§ EXERCISES TO COMPLETE:
**1)** Reproduce verbatim from the passage on women in film the stretch from "Peirce: It's fascinating" through "kinds of movies.".
**2)** How many lines in the rows contain the string "segmented", with case significant? Reply with the number alone.

§ SUPPLIED PASSAGE:
Khouri: The stuff that comes to me is still way girlier than I would go after on my own. I spent years trying to get a baseball movie made, and that didn't happen. I wanted to make a NASCAR movie. The stuff that comes to me, I'm always like, "I don't want to do this. There's crying in this." That's what sifts down to me, and it is frustrating. I would like to work outside of the female-centric world. But if it's got a woman in it, I'm going to have a better shot at [getting] it.

Ziskin: But there are movies in general, and then there are women's movies. We're still the other -- we're still a secondary audience. When they made "Little Women," my daughter was 11, she went five times in one week. That was because as a young woman, she never got to see herself and her experience on the screen. We know so much about the male experience because it's been fed to us through the literature that the men wrote and the world that the men created; it's a relatively new phenomenon in the modern world that we have power to say what we think and to express ourselves and our sensibility. But we're still considered an alternative class.

Peirce: It's fascinating that you would say that a young girl would find a reflection of herself in "Little Women" because I don't fall for that sort of typical female kind of gender thing. I love blowing things up. I just did "Stop-Loss," a war film, and there was nothing more exciting than when they set those cars on fire. People need the adrenaline. If women identify with that sensibility, if that turns them on, then they're going to make those kinds of movies.

§ GIVEN RECORDS:
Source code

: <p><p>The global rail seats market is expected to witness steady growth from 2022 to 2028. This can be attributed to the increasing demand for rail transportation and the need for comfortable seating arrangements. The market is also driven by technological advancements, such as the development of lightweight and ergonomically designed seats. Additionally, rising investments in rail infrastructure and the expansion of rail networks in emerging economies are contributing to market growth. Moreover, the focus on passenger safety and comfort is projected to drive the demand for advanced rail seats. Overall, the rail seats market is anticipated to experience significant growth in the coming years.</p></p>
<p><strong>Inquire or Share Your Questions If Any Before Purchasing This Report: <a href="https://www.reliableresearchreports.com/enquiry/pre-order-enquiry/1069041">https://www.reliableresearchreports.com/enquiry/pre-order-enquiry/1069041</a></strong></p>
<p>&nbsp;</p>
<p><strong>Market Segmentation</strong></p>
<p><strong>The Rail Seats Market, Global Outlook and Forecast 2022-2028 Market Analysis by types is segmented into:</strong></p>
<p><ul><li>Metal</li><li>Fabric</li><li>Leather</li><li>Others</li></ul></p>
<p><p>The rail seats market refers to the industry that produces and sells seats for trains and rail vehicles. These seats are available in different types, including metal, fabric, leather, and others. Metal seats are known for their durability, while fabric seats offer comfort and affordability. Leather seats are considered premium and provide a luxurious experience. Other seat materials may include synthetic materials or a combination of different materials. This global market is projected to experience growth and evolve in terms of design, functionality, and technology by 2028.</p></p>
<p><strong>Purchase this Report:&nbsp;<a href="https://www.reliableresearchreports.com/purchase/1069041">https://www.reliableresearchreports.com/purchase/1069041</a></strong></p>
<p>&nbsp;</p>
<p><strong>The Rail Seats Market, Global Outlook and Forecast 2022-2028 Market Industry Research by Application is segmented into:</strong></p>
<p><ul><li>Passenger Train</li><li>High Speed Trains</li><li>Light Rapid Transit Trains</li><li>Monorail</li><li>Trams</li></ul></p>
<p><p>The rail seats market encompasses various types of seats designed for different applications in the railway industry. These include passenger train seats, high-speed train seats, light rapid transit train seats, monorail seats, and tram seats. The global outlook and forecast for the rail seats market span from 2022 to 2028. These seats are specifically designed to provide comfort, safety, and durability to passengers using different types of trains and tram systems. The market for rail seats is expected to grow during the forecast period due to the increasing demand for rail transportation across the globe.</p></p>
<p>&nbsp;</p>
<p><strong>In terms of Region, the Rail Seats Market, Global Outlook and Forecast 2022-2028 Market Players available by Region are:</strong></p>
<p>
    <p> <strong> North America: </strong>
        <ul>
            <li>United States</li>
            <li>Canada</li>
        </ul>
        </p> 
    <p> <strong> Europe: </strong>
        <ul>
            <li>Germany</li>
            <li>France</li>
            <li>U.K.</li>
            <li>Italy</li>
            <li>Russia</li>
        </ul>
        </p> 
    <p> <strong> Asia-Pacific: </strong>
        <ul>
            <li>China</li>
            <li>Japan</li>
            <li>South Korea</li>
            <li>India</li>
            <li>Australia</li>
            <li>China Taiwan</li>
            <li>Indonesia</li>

§ ANSWERS FOR EACH ITEM:
**1)**
Peirce: It's fascinating that you would say that a young girl would find a reflection of herself in "Little Women" because I don't fall for that sort of typical female kind of gender thing. I love blowing things up. I just did "Stop-Loss," a war film, and there was nothing more exciting than when they set those cars on fire. People need the adrenaline. If women identify with that sensibility, if that turns them on, then they're going to make those kinds of movies.

**2)** 2